A small Desmarres retractor is placed over the superior edge of conjunctiva, Müller’s muscle, and capsulopalpebral fascia and is pulled downward and outward to expose the orbital fat. With the use of cotton-tipped applicators and Westcott scissors, blunt dissection is carried out to isolate the three orbital fat pads. The central and nasal fat pads are divided by the inferior oblique muscle, which can easily be seen through the internal approach and should be identified to avoid injury to this structure. Also, the nasal and central fat pads are found in a slightly more temporal position than when they are isolated through an external approach.

The temporal herniated orbital fat is isolated, and the fat that prolapses with general pressure on the eye is clamped with a hemostat and cut along the hemostat with a #15 Bard-Parker blade (Fig. 17-8). Then cotton tip applicators are placed under the hemostat and a Bovie cautery is applied over the fat stump. The surgeon grasps the fat with the forceps before it is allowed to slide back into the orbit to make sure there is no residual bleeding that might cause a retrobulbar hemorrhage. After the first temporal fat pad is removed, the surgeon applies additional pressure to the eye to determine whether there is a second temporal fat pad.4 If found, it is removed in a similar manner.

At times, the central and nasal fat pads are removed, and sometimes they are repositioned into the inferior orbital rim hollowing. This is a surgical judgement that is made depending on the severity and amount of orbital fat present preoperatively, as well as how much hollowing there is at the inferior orbital rim and nasal-jugal fold areas. If the decision is made to remove the fat, then the nasal and central orbital fat pads are removed in a similar manner to the description of the removal of the temporal fat pads. If the decision is made to reposition the nasal and central orbital fat pads, this is deferred until later in the procedure to avoid having to deal with the fat and sutures at this stage of the procedure.

Dissection of cheek periosteum

A medium size Desmarres retractor is used to retract conjunctiva, Müller’s muscle, and capsulopalpebral fascia over the inferior orbital rim. Using blunt dissection with a smooth end of a Tenzel periosteal elevator, the periosteum over the inferior orbital rim and lateral orbital rim are isolated. A Colorado needle or #15 Bard-Parker blade is used to incise periosteum several millimeters beneath the orbital rim from the nasal inferior orbital rim all the way across the orbit sweeping up into the lateral orbital rim (Fig. 17-9).

The sharp edge of the Tenzel periosteal elevator is used to reflect periosteum from the incision in a downward direction over the cheekbone (Figs 17-10 & 17-11). The surgeon should take care to avoid the area of the infraorbital foramen and nerve by palpating the inferior orbital foramen which was previously marked with a marking pen and by dissecting inferior to this position.
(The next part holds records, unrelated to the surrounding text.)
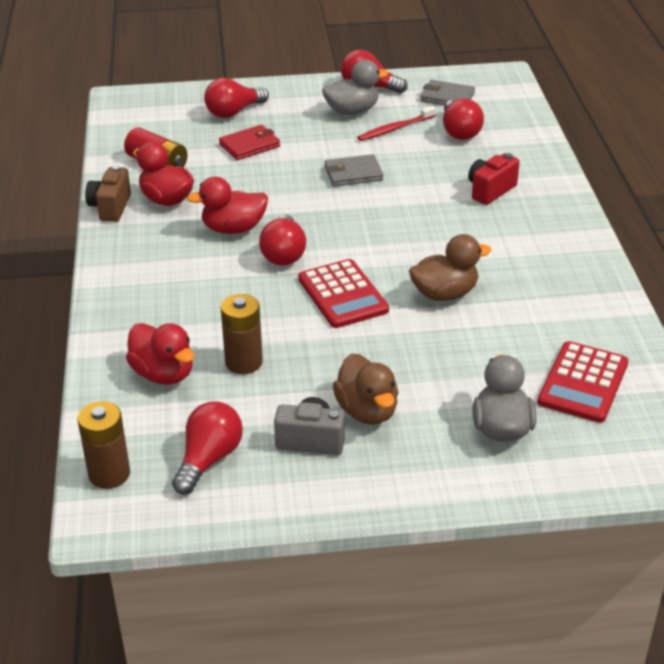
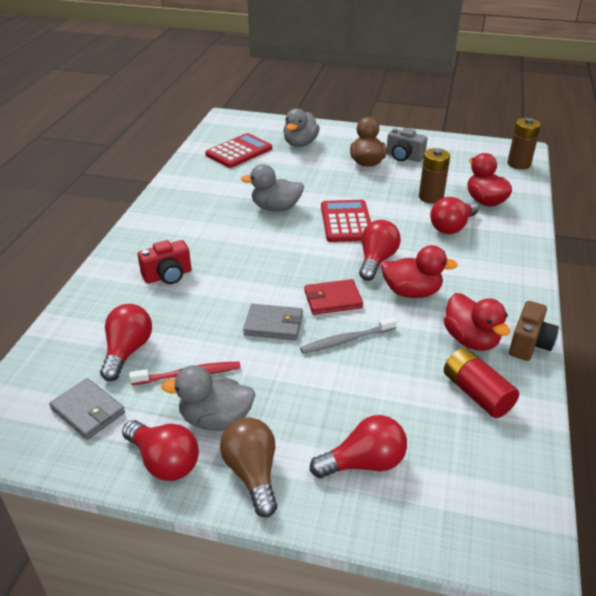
camera: 160 degrees left, 0 degrees up
(209, 459) = (462, 160): red light bulb -> red light bulb (452, 227)
(250, 145) = (363, 393): red wallet -> red wallet (332, 299)
(281, 176) = (346, 340): none -> grey toothbrush
(306, 94) = (252, 473): none -> brown light bulb
(444, 294) = (276, 208): brown duck -> grey duck

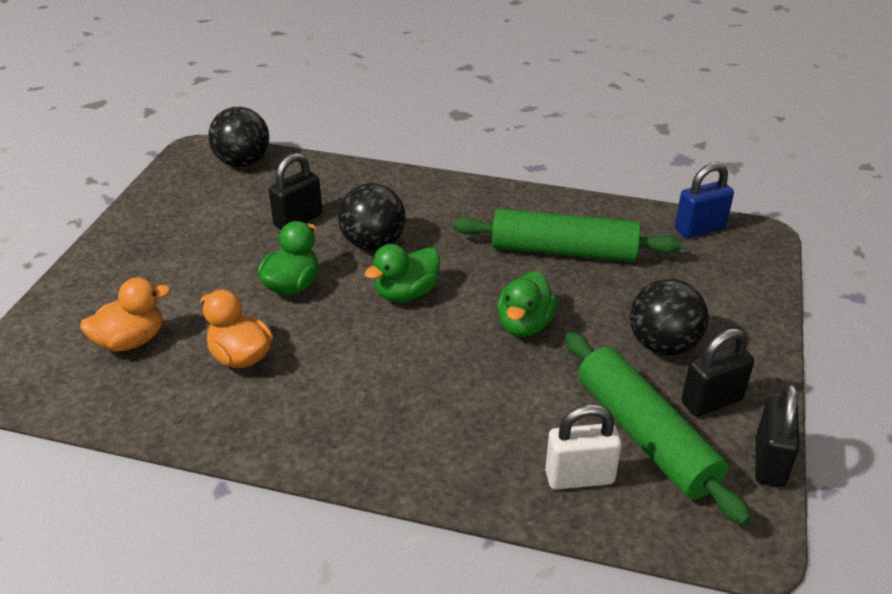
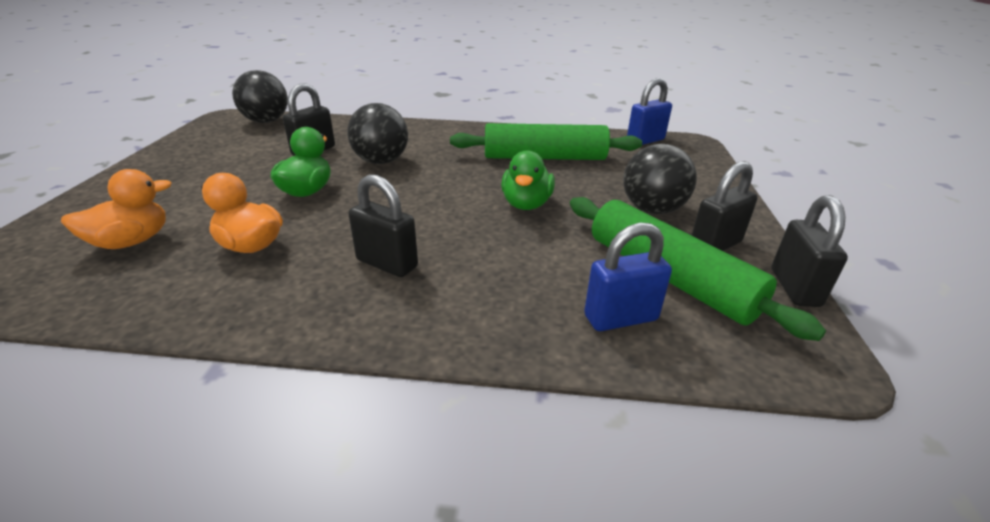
camera: 10 degrees left, 5 degrees down
(369, 392) = (387, 263): none -> black padlock
(406, 293) = (414, 190): green duck -> none
(579, 477) = (620, 318): white padlock -> blue padlock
Most of the time, it is unnecessary to dissect periosteum nasal to the infraorbital canal; leaving periosteum nasal to the infraorbital nerve allows the nasal area to act as fulcrum for the cheek lift. However, if the purpose of the surgery is to add skin to the lower eyelid in the treatment of cicatricial ectropion or to reposition the nasal and central lower eyelid orbital fat pads, then dissection nasal to the infraorbital nerve is performed (Fig. 17-12).

During the periosteal dissection, small blood vessels such as the temporal zygomatic artery are commonly encountered; these are treated with the Colorado needle to coagulate these areas and thereby to avoid bleeding. Also should there be any bleeding from other areas of the cheekbone, the Colorado needle can be used to coagulate those, as well as in order to create a dry field.